Random Forest: an ensemble of decision trees (100 trees here). It performs poorly on very high‑dimensional sparse TF‑IDF features.
Gradient Boosting / XGBoost / LightGBM: sequential tree learners. LightGBM (leaf‑wise growth) was the top performer for our sparse text + metadata representations.
MLP (Multi‑Layer Perceptron): a basic neural network (single hidden layer of 128 neurons) — it struggled with 8,000‑dimensional TF‑IDF on CPU.
Ridge Regression / Huber Regressor: linear regressors with L2 and robust loss respectively; useful baselines for regression tasks.

Understanding the metrics

MAE (Mean Absolute Error): the average absolute difference between predicted and actual reaction counts. An MAE of 5.09 means the model is off by ~5 reactions on average.
F1 Score: the harmonic mean of precision and recall. Macro‑averaged F1 treats classes equally regardless of size.
AUC / ROC‑AUC: the probability the model ranks a random viral post above a random non‑viral post. AUC = 0.804 means ~80.4% chance of correct ranking.

Key concepts

Target leakage

Target leakage occurs when a feature encodes information about the target that wouldn't be available at prediction time. For example, reply_per_word contains reply counts observed after publication and artificially inflated our initial AUC (0.799 → 0.774 after removing the leak).

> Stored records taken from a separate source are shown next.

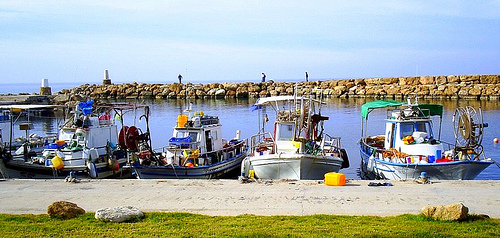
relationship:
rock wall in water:
[2, 75, 499, 103] [0, 83, 498, 180]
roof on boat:
[255, 96, 328, 107] [241, 95, 344, 179]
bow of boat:
[248, 155, 343, 179] [241, 95, 344, 179]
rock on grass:
[48, 201, 86, 220] [0, 214, 498, 237]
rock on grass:
[420, 203, 468, 222] [0, 214, 498, 237]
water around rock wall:
[0, 83, 498, 180] [2, 75, 499, 103]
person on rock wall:
[176, 73, 184, 84] [2, 75, 499, 103]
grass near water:
[0, 214, 498, 237] [0, 83, 498, 180]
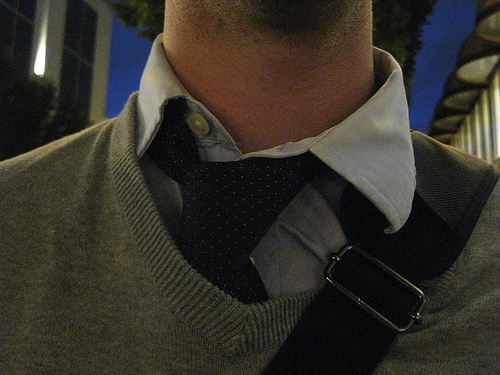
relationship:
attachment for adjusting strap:
[332, 244, 499, 318] [298, 153, 480, 353]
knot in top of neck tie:
[155, 132, 341, 256] [142, 106, 326, 302]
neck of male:
[163, 0, 377, 152] [0, 3, 498, 373]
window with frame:
[60, 2, 96, 122] [30, 3, 110, 129]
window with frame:
[0, 0, 96, 166] [30, 3, 110, 129]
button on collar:
[187, 110, 210, 134] [135, 31, 416, 232]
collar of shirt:
[135, 31, 416, 232] [137, 30, 424, 287]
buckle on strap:
[324, 243, 426, 333] [257, 120, 497, 364]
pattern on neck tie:
[186, 172, 263, 217] [153, 106, 315, 303]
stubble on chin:
[259, 3, 349, 57] [268, 3, 342, 13]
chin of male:
[268, 3, 342, 13] [0, 0, 500, 375]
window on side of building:
[0, 0, 96, 166] [0, 1, 497, 162]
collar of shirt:
[135, 31, 416, 232] [130, 27, 490, 276]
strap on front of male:
[259, 163, 499, 374] [0, 0, 500, 375]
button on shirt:
[182, 110, 229, 155] [137, 30, 424, 287]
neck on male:
[163, 0, 373, 152] [0, 0, 500, 375]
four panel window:
[14, 50, 104, 120] [61, 1, 97, 138]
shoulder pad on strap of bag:
[28, 128, 78, 263] [344, 208, 471, 367]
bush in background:
[1, 55, 88, 158] [36, 53, 109, 145]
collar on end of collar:
[135, 31, 416, 235] [376, 190, 415, 237]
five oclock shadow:
[52, 50, 108, 145] [252, 0, 372, 50]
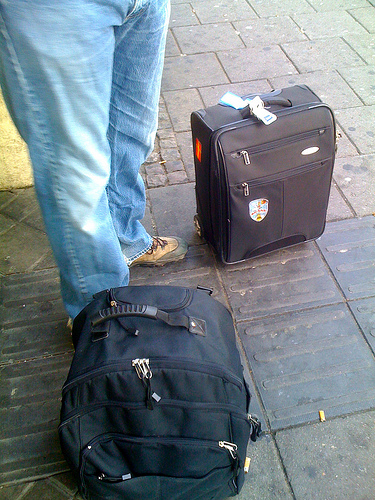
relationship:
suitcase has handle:
[191, 85, 338, 267] [242, 98, 293, 116]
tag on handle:
[249, 103, 275, 126] [242, 98, 293, 116]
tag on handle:
[220, 90, 249, 110] [242, 98, 293, 116]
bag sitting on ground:
[57, 286, 262, 500] [0, 2, 374, 499]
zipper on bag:
[130, 356, 152, 379] [57, 286, 262, 500]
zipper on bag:
[219, 438, 240, 459] [57, 286, 262, 500]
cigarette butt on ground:
[319, 409, 327, 421] [0, 2, 374, 499]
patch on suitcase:
[193, 137, 201, 161] [191, 85, 338, 267]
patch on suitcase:
[248, 198, 269, 223] [191, 85, 338, 267]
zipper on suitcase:
[240, 150, 251, 166] [191, 85, 338, 267]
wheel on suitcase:
[192, 214, 204, 239] [191, 85, 338, 267]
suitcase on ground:
[191, 85, 338, 267] [0, 2, 374, 499]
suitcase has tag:
[191, 85, 338, 267] [249, 103, 275, 126]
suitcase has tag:
[191, 85, 338, 267] [220, 90, 249, 110]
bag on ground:
[57, 286, 262, 500] [0, 2, 374, 499]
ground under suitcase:
[0, 2, 374, 499] [191, 85, 338, 267]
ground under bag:
[0, 2, 374, 499] [57, 286, 262, 500]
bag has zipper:
[57, 286, 262, 500] [130, 356, 152, 379]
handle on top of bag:
[89, 304, 208, 340] [57, 286, 262, 500]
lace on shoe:
[145, 237, 166, 255] [130, 236, 188, 268]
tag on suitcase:
[249, 103, 275, 126] [191, 85, 338, 267]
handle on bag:
[89, 304, 208, 340] [57, 286, 262, 500]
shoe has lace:
[130, 236, 188, 268] [145, 237, 166, 255]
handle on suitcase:
[242, 98, 293, 116] [191, 85, 338, 267]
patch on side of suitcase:
[193, 137, 201, 161] [191, 85, 338, 267]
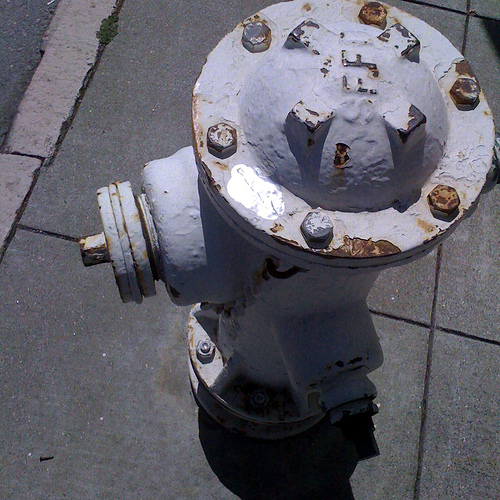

Hyperparameter optimisation

We performed a randomized search (30 iterations) over eight LightGBM hyperparameters (tree depth, learning rate, estimators, subsample ratios, L1/L2 regularisation, min child samples). Default LightGBM gave AUC ≈ 0.796; after tuning we reached 0.804 with deeper trees and stronger regularisation.

Log transformation (`log1p`)

Long‑tailed reaction counts are compressible with log(reactions + 1). For example, 2 → ~1.1, 50 → ~3.9, 383 → ~5.9. Models predict in the compressed space and predictions are exponentiated back to the original scale. Box‑Cox is a generalisation that learns the optimal transformation from data.

Ablation study

Systematically removing feature groups showed TF‑IDF features were the most important signal. Temporal and stylistic metadata added moderate value; sentiment and category encodings contributed negligible marginal gain beyond the combined model.